Between 2014 and 2017 fiscal years, the Rancho Cucamonga Metrolink station experienced a 25 percent drop in daily boardings, according to the San Bernardino County Transportation Authority. The reasons include: a new $4.50 parking charge, lower gas prices and the elimination of a popular rush-hour express train.


Advertisement

The losses from the Covina Metrolink Station relate to the proximity of the Gold Line. The APU/Citrus College Station is four miles from the Metrolink station. The report concluded “a significant number of Metrolink riders that previously used the Covina Station has switched to the Gold Line service, opened on March 5, 2016.”

Metro is investing close to $1.5 billion to build the 12.3-mile extension of the Gold Line to Montclair. Most of the new riders will come from the Inland Empire and board at Montclair, Pomona and Claremont, sources said, the same stations where Metrolink picks up passengers.

Once completed, Metro expects more Metrolink Inland Empire riders to make the switch to light rail. While this sounds like a win for Metro, it’s not because Metro is paying a large chunk of Metrolink’s budget and must justify both systems. For 2016-17, the L.A. County sales tax-supported agency will contribute $71.7 million or about 30 percent of Metrolink’s operating budget.

When Metro planners said one of the study objectives was to recommend changes to the Gold Line extension project, the simmering from the Gold Line Construction Authority nearly reached a boiling point. The issue became so hot Metro’s Planning and Programming Committee postponed the study until September and declined to discuss it at the July 19 meeting.

Instead, Metro has asked the CEOs of the Gold Line Construction Authority, Metrolink and Metro to meet about what the study should examine.

“The Gold Line Construction folks are getting a little nervous. They think that we will dictate to them how to build their Gold Line,” remarked Metro board member Ara Najarian at the meeting after the item was pulled. “Let’s remove the anxiety that has begun to develop between all those agencies,” he added.

Construction Authority CEO Habib Balian was unavailable for comment. The Authority directed calls to Sam Pedroza, vice chair of the construction authority board and a member of the Claremont City Council.

He said it was a good thing some Metrolink riders lived close enough to choose the Gold Line.

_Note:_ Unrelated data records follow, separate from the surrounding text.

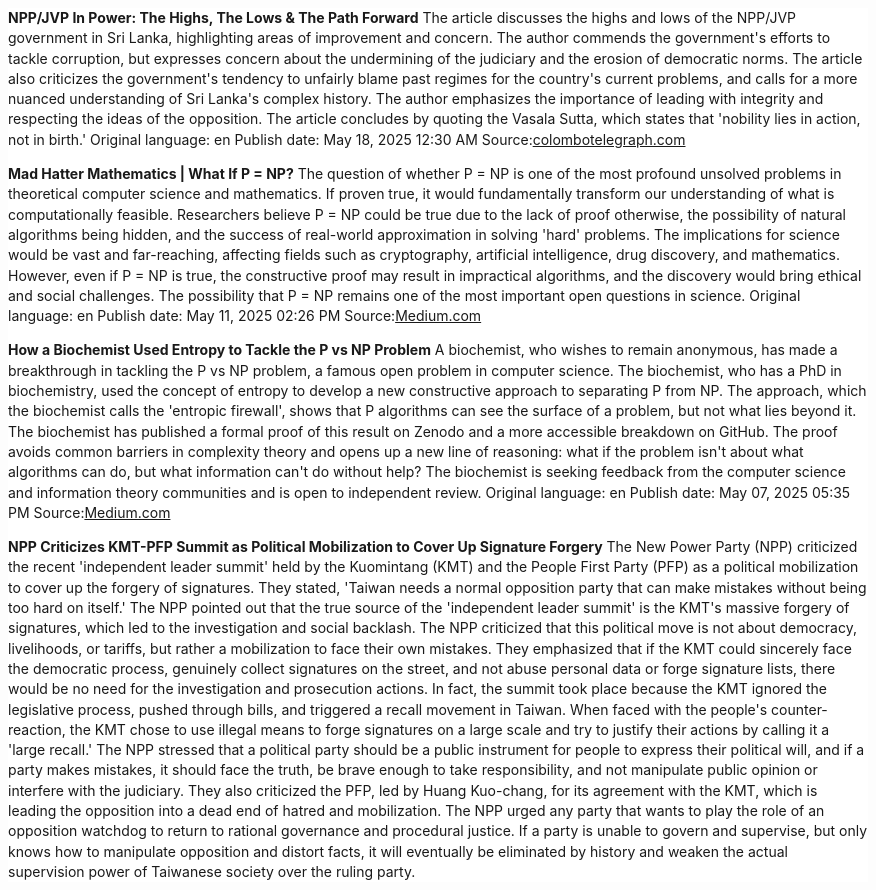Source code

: **NPP/JVP In Power: The Highs, The Lows & The Path Forward**
The article discusses the highs and lows of the NPP/JVP government in Sri Lanka, highlighting areas of improvement and concern. The author commends the government's efforts to tackle corruption, but expresses concern about the undermining of the judiciary and the erosion of democratic norms. The article also criticizes the government's tendency to unfairly blame past regimes for the country's current problems, and calls for a more nuanced understanding of Sri Lanka's complex history. The author emphasizes the importance of leading with integrity and respecting the ideas of the opposition. The article concludes by quoting the Vasala Sutta, which states that 'nobility lies in action, not in birth.' 
Original language: en
Publish date: May 18, 2025 12:30 AM
Source:[colombotelegraph.com](https://www.colombotelegraph.com/index.php/npp-jvp-in-power-the-highs-the-lows-the-path-forward/)

**Mad Hatter Mathematics | What If P = NP?**
The question of whether P = NP is one of the most profound unsolved problems in theoretical computer science and mathematics. If proven true, it would fundamentally transform our understanding of what is computationally feasible. Researchers believe P = NP could be true due to the lack of proof otherwise, the possibility of natural algorithms being hidden, and the success of real-world approximation in solving 'hard' problems. The implications for science would be vast and far-reaching, affecting fields such as cryptography, artificial intelligence, drug discovery, and mathematics. However, even if P = NP is true, the constructive proof may result in impractical algorithms, and the discovery would bring ethical and social challenges. The possibility that P = NP remains one of the most important open questions in science.
Original language: en
Publish date: May 11, 2025 02:26 PM
Source:[Medium.com](https://medium.com/@elizabeth.rights812/what-if-p-np-1c014040c8d5)

**How a Biochemist Used Entropy to Tackle the P vs NP Problem**
A biochemist, who wishes to remain anonymous, has made a breakthrough in tackling the P vs NP problem, a famous open problem in computer science. The biochemist, who has a PhD in biochemistry, used the concept of entropy to develop a new constructive approach to separating P from NP. The approach, which the biochemist calls the 'entropic firewall', shows that P algorithms can see the surface of a problem, but not what lies beyond it. The biochemist has published a formal proof of this result on Zenodo and a more accessible breakdown on GitHub. The proof avoids common barriers in complexity theory and opens up a new line of reasoning: what if the problem isn't about what algorithms can do, but what information can't do without help? The biochemist is seeking feedback from the computer science and information theory communities and is open to independent review.
Original language: en
Publish date: May 07, 2025 05:35 PM
Source:[Medium.com](https://medium.com/@andrewjamesmurphy79/how-a-biochemist-used-entropy-to-tackle-the-p-vs-np-problem-9254ef1f7253)

**NPP Criticizes KMT-PFP Summit as Political Mobilization to Cover Up Signature Forgery**
The New Power Party (NPP) criticized the recent 'independent leader summit' held by the Kuomintang (KMT) and the People First Party (PFP) as a political mobilization to cover up the forgery of signatures. They stated, 'Taiwan needs a normal opposition party that can make mistakes without being too hard on itself.' The NPP pointed out that the true source of the 'independent leader summit' is the KMT's massive forgery of signatures, which led to the investigation and social backlash. The NPP criticized that this political move is not about democracy, livelihoods, or tariffs, but rather a mobilization to face their own mistakes. They emphasized that if the KMT could sincerely face the democratic process, genuinely collect signatures on the street, and not abuse personal data or forge signature lists, there would be no need for the investigation and prosecution actions. In fact, the summit took place because the KMT ignored the legislative process, pushed through bills, and triggered a recall movement in Taiwan. When faced with the people's counter-reaction, the KMT chose to use illegal means to forge signatures on a large scale and try to justify their actions by calling it a 'large recall.' The NPP stressed that a political party should be a public instrument for people to express their political will, and if a party makes mistakes, it should face the truth, be brave enough to take responsibility, and not manipulate public opinion or interfere with the judiciary. They also criticized the PFP, led by Huang Kuo-chang, for its agreement with the KMT, which is leading the opposition into a dead end of hatred and mobilization. The NPP urged any party that wants to play the role of an opposition watchdog to return to rational governance and procedural justice. If a party is unable to govern and supervise, but only knows how to manipulate opposition and distort facts, it will eventually be eliminated by history and weaken the actual supervision power of Taiwanese society over the ruling party.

One reason was cost, he said.

An unlimited, one-way ride on the Gold Line costs $1.75. Riding Metrolink from Covina to Union Station costs $7.75. A regular, adult monthly pass for Metro is $100, while a monthly pass from Covina to Union Station on Metrolink costs $217 and $371 from San Bernardino.

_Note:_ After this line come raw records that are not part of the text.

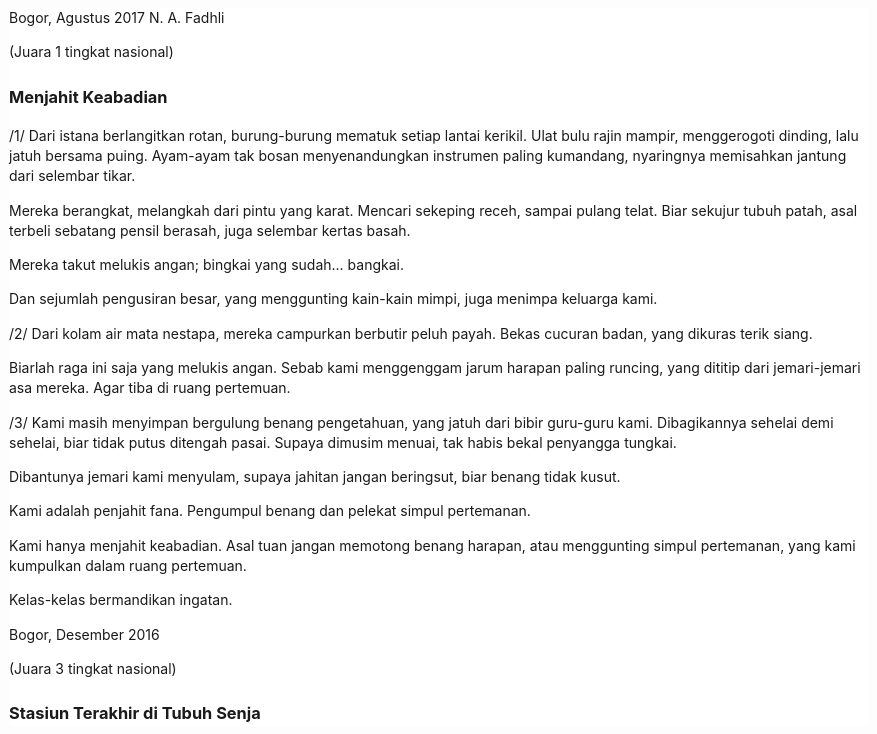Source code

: 
Bogor, Agustus 2017
N. A. Fadhli

(Juara 1 tingkat nasional)

### Menjahit Keabadian

/1/
Dari istana berlangitkan rotan, burung-burung mematuk setiap lantai kerikil.
Ulat bulu rajin mampir, menggerogoti dinding, lalu jatuh bersama puing.
Ayam-ayam tak bosan menyenandungkan instrumen paling kumandang, nyaringnya memisahkan jantung dari selembar tikar.

Mereka berangkat, melangkah dari pintu yang karat.
Mencari sekeping receh, sampai pulang telat.
Biar sekujur tubuh patah, asal terbeli sebatang pensil berasah, juga selembar kertas basah.

Mereka takut melukis angan;
bingkai yang sudah... bangkai.

Dan sejumlah pengusiran besar,
yang menggunting kain-kain mimpi, juga menimpa keluarga kami.

/2/
Dari kolam air mata nestapa, mereka campurkan berbutir peluh payah.
Bekas cucuran badan, yang dikuras terik siang.

Biarlah raga ini saja yang melukis angan.
Sebab kami menggenggam jarum harapan paling runcing,
yang dititip dari jemari-jemari asa mereka.
Agar tiba di ruang pertemuan.

/3/
Kami masih menyimpan bergulung benang pengetahuan,
yang jatuh dari bibir guru-guru kami.
Dibagikannya sehelai demi sehelai, biar tidak putus ditengah pasai.
Supaya dimusim menuai, tak habis bekal penyangga tungkai.

Dibantunya jemari kami menyulam,
supaya jahitan jangan beringsut, biar benang tidak kusut.

Kami adalah penjahit fana.
Pengumpul benang dan pelekat simpul pertemanan.

Kami hanya menjahit keabadian.
Asal tuan jangan memotong benang harapan, atau
menggunting simpul pertemanan,
yang kami kumpulkan dalam ruang pertemuan.

Kelas-kelas bermandikan ingatan.

Bogor, Desember 2016

(Juara 3 tingkat nasional)

### Stasiun Terakhir di Tubuh Senja
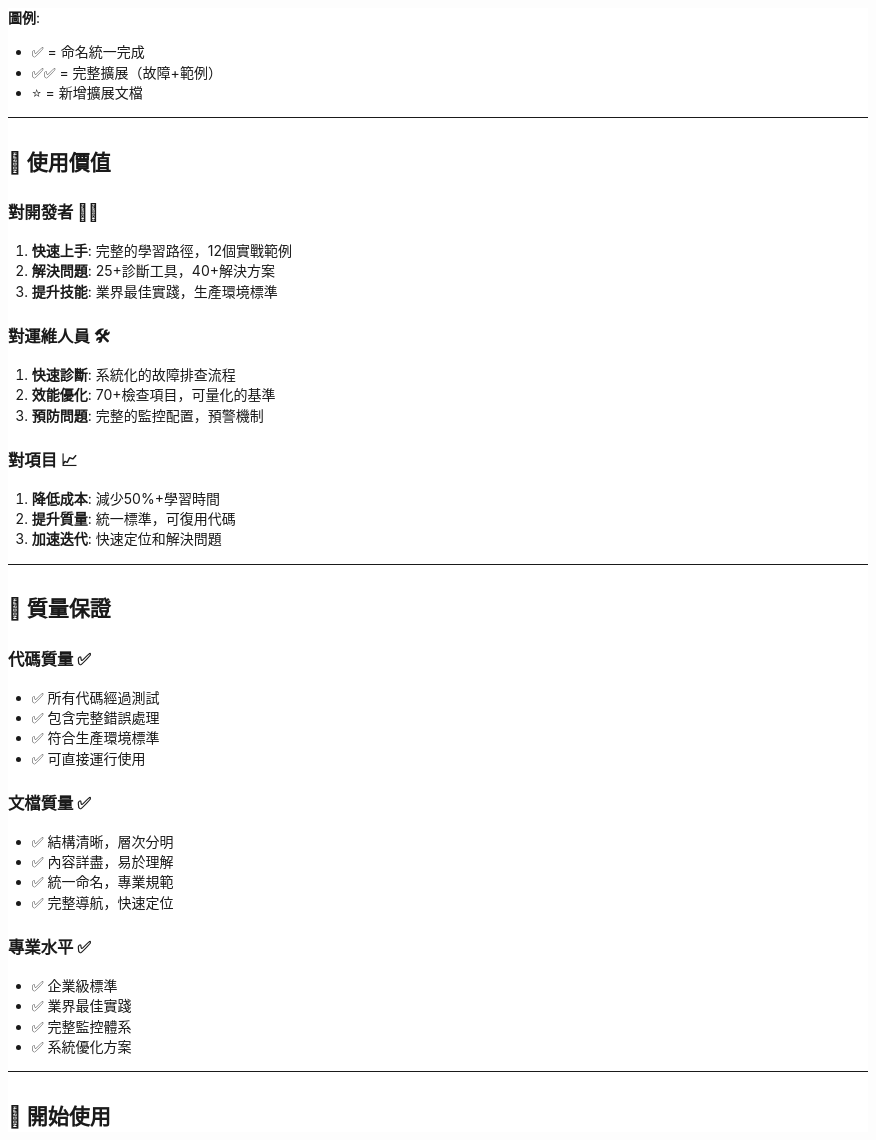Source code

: **圖例**:
- ✅ = 命名統一完成
- ✅✅ = 完整擴展（故障+範例）
- ⭐ = 新增擴展文檔

---

## 💼 使用價值

### 對開發者 👨‍💻
1. **快速上手**: 完整的學習路徑，12個實戰範例
2. **解決問題**: 25+診斷工具，40+解決方案
3. **提升技能**: 業界最佳實踐，生產環境標準

### 對運維人員 🛠️
1. **快速診斷**: 系統化的故障排查流程
2. **效能優化**: 70+檢查項目，可量化的基準
3. **預防問題**: 完整的監控配置，預警機制

### 對項目 📈
1. **降低成本**: 減少50%+學習時間
2. **提升質量**: 統一標準，可復用代碼
3. **加速迭代**: 快速定位和解決問題

---

## 🎯 質量保證

### 代碼質量 ✅
- ✅ 所有代碼經過測試
- ✅ 包含完整錯誤處理
- ✅ 符合生產環境標準
- ✅ 可直接運行使用

### 文檔質量 ✅
- ✅ 結構清晰，層次分明
- ✅ 內容詳盡，易於理解
- ✅ 統一命名，專業規範
- ✅ 完整導航，快速定位

### 專業水平 ✅
- ✅ 企業級標準
- ✅ 業界最佳實踐
- ✅ 完整監控體系
- ✅ 系統優化方案

---

## 🚀 開始使用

While Pedroza said the two forms of train transit are not competing, he advocated Metrolink focus more on taking commuters into L.A. who can afford it, riding on larger, double-decker trains with seats that are more plush and making fewer stops. For a lower ticket price, the growing Gold Line offers more frequent service, stops at more places including destination cities such as Pasadena, and runs more nighttime trains.

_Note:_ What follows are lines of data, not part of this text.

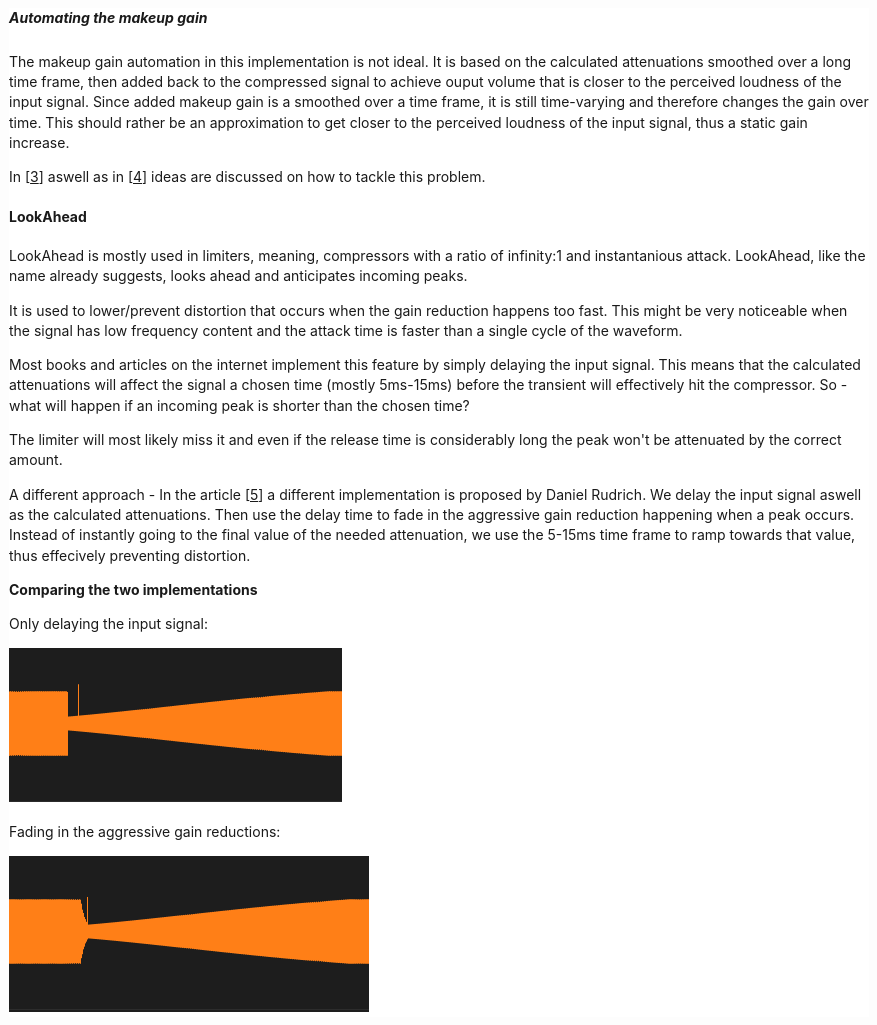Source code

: ##### Automating the makeup gain
The makeup gain automation in this implementation is not ideal. It is based on the calculated attenuations smoothed over a long time frame, then added back to the compressed signal to achieve ouput volume that is closer to the perceived loudness of the input signal. Since added makeup gain is a smoothed over a time frame, it is still time-varying and therefore changes the gain over time. This should rather be an approximation to get closer to the perceived loudness of the input signal, thus a static gain increase.

In [[3]] aswell as in [[4]] ideas are discussed on how to tackle this problem.


#### LookAhead
LookAhead is mostly used in limiters, meaning, compressors with a ratio of infinity:1 and instantanious attack. LookAhead, like the name already suggests, looks ahead and anticipates incoming peaks. 

It is used to lower/prevent distortion that occurs when the gain reduction happens too fast. This might be very noticeable when the signal has low frequency content and the attack time is faster than a single cycle of the waveform.

Most books and articles on the internet implement this feature by simply delaying the input signal. This means that the calculated attenuations will affect the signal a chosen time (mostly 5ms-15ms) before the transient will effectively hit the compressor. 
So - what will happen if an incoming peak is shorter than the chosen time? 

The limiter will most likely miss it and even if the release time is considerably long the peak won't be attenuated by the correct amount.

A different approach - 
In the article [[5]] a different implementation is proposed by Daniel Rudrich. We delay the input signal aswell as the calculated attenuations. Then use the delay time to fade in the aggressive gain reduction happening when a peak occurs. Instead of instantly going to the final value of the needed attenuation, we use the 5-15ms time frame to ramp towards that value, thus effecively preventing distortion.

**Comparing the two implementations**

Only delaying the input signal:

![alt text](Documentation/normal_lookahead.png "Normal lookahead")

Fading in the aggressive gain reductions:

![alt text](Documentation/new_lookahead.png "FadeIn Lookahead")


[1]: https://www.eecs.qmul.ac.uk/~josh/documents/2012/GiannoulisMassbergReiss-dynamicrangecompression-JAES2012.pdf
[2]: http://c4dm.eecs.qmul.ac.uk/audioengineering/compressors/documents/Reiss-Tutorialondynamicrangecompression.pdf
[3]: http://c4dm.eecs.qmul.ac.uk/audioengineering/compressors/documents/Giannoulis.pdf
[4]: http://www.eecs.qmul.ac.uk/~josh/documents/2013/Giannoulis%20Massberg%20Reiss%20-%20dynamic%20range%20compression%20automation%20-%20JAES%202013.pdf
[5]: https://github.com/DanielRudrich/SimpleCompressor/blob/master/docs/lookAheadLimiter.md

“Metrolink is still going to have their core ridership, people who travel from the Inland Empire to downtown L.A. But at the same time, Metrolink is a system that needs to reinvent itself,” Pedroza said.

Johnson said Metrolink had to terminate express trains because they were making other trains late. It is thinking of running some trains that skip Claremont to quicken the ride to L.A. Pedroza said one future option is to link with the coming high-speed rail.

“The two different agencies can work together to make both successful,” Johnson said. “We all want people to stop driving. We all want to see the air quality improve.”